‘The Baby Sitters Club’ Will be Your Best Friends Again
A modern TV update, but so much is still the same
Finding Baby Sitters Club superfans is the best way to make friends I’ve ever come across. There’s a shorthand that helps us all immediately understand each other. Maybe it’s because, like the BSC, we’re all earnest dorks who love having fun. The new Netflix series based on the books is just another opportunity to discover some new best friends. Say hello to them.
I’ve been waiting for over a year for this series from Rachel Shukert, and it did not disappoint. She perfectly updated the series for 2020 while still retaining the original magic that made me love it in the first place. And I do mean love, as in intensely.
As an elementary schooler, getting the latest Baby Sitters Club book was a highlight of my life. My sister, cousins, and I would walk down to our local library to see what was in. On one visit, the librarian said we shouldn’t always read Baby-Sitters Club books, because it was like “eating cake for every meal.”

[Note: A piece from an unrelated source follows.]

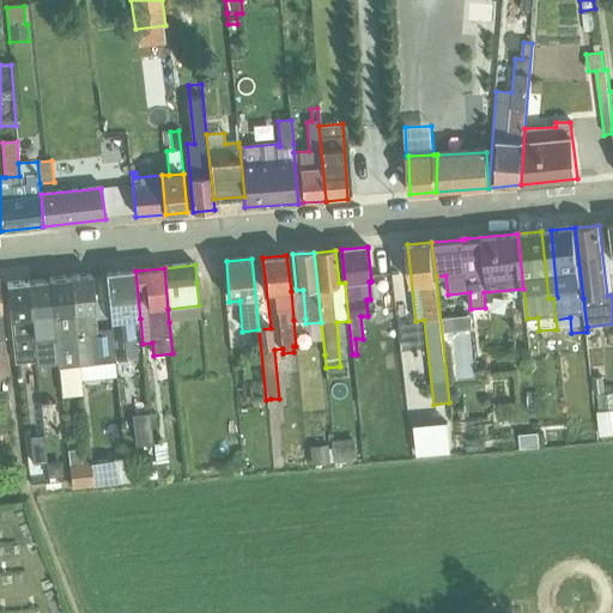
[(113,327),(116,360),(119,360),(138,358),(134,320),(140,319),(135,271),(107,274),(111,317),(113,327)]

“How very Claudia’s mom of her,” I thought at the time. Claudia Kishi, a Japanese-American fashionista and vice-president of the BSC, had a librarian mom who thought reading Nancy Drew wasn’t good enough. The BSC members were dealing with the same issues I was–adults who didn’t understand that they should pick their battles and not pick on a nine-year-old who is voluntarily at the library in the summer.
The BSC were easy to relate to, especially since there were anywhere between four and eight of them in the club at any given time. You could always find someone to emulate.
Unlike other popular YA series like Sweet Valley High, the BSC didn’t have ridiculous plotlines centered on being pretty and popular, or fighting off an evil woman who wanted to steal your mom’s face (a real plot in SVH).
Nor were the books set in a glamorous and wealthy or unattainable magical world. I loved that the books were realistic and that the issues the girls faced were not standard fare like mean girls and cute boys or becoming a witch like a lot of YA at the time. The Baby Sitters had real, serious fights amongst themselves that made their friendships stronger. People’s families broke apart. Becoming your best friend’s stepsister was actually not the dream come true you thought it would be.
Being a hardcore BSC fan was a part of my identity then, and still is. I can recall various outfits from the series better than I can remember college courses (Mary Anne’s cities skirt, for example!)
I’ve continued to explore my love of the BSC with podcasts and blogs. My favorite is “The Babysitters Club Club” a podcast featuring Tanner Greenring and Jack Shepherd dissecting each novel as though they’re writing an academic thesis. It’s hilarious and wonderful.
Wonderfully the same
I worried whether the series would be true to the books? Clearly, it needed some updates, as today’s kids are dealing with different issues and technologies than the BSC were in the late 80s and early 90s. But so much is wonderfully the same.
Mary Anne’s dad (expertly played by Marc Evan Jackson) is still strict and floundering as a single parent. Mary Anne being biracial doesn’t change that one bit, but it does add a great deal to the character. Carefree Dawn in the series is Latinx and doesn’t have the long blond hair described in the books, but she’s a perfect California girl regardless. The addition of finding out that Dawn’s Aunt Esme (aka Morbidda Destiny) is a spiritual healer was a treat. Not only was Karen Brewer right and Morbidda Destiny is a witch, so is Dawn!
Meetings are still three times a week, and even though the girls all have cell phones, they’re using a landline in Claudia’s room for the club number (as Claudia says, the Kishis got a free landline because Janine needed the fastest Internet and that package included a landline). They have a record book, but it’s now a Google doc. Stacey is still great at math, but also marketing. Kristy is as bossy as she canonically ever was. She even has the visor!
The series follows the first several books relatively faithfully, even keeping the same titles and order for them. I especially appreciated the use of the handwriting in the title sequence. In each BSC book, the sitters’ handwriting appears via entries in their record book. This made them feel like real friends to me, and seeing a little glimpse of it in the show was nice.
I also loved that the sitters pursue social justice issues. I think that’s an exact fit for this group of young women, who were always passionate about what they loved and managed to organize a day camp, a parade, plays, Olympics, and more with the neighborhood kids. Of course they’d extend these community organizing skills to fighting class warfare battles.
Whoever cast this show deserves all the casting awards there are. Claudia is absolutely adorable. She’s the character I was most worried they wouldn’t get right, but she is absolutely perfect. She’s a stylish and artistic queen who loves her grandma, fights with her sister, and supports her best friends. Every girl looks her age, and perfectly embodies her character. It meant so much to me to see the series I loved being treated with so much respect.
The series is family-friendly and marketed as a kids show, but like many sitcoms, parents can also enjoy it. I’d compare it to other series like Single Parents (RIP) or classics like the old TGIF lineup, with spots of humor for the parents and kids alike.
When I finished watching the series, which I consumed in a single sitting, I immediately wanted more. I guess an immediate re-watch is kind of like eating cake for every meal, which–I’m fine with. Suck it, librarian.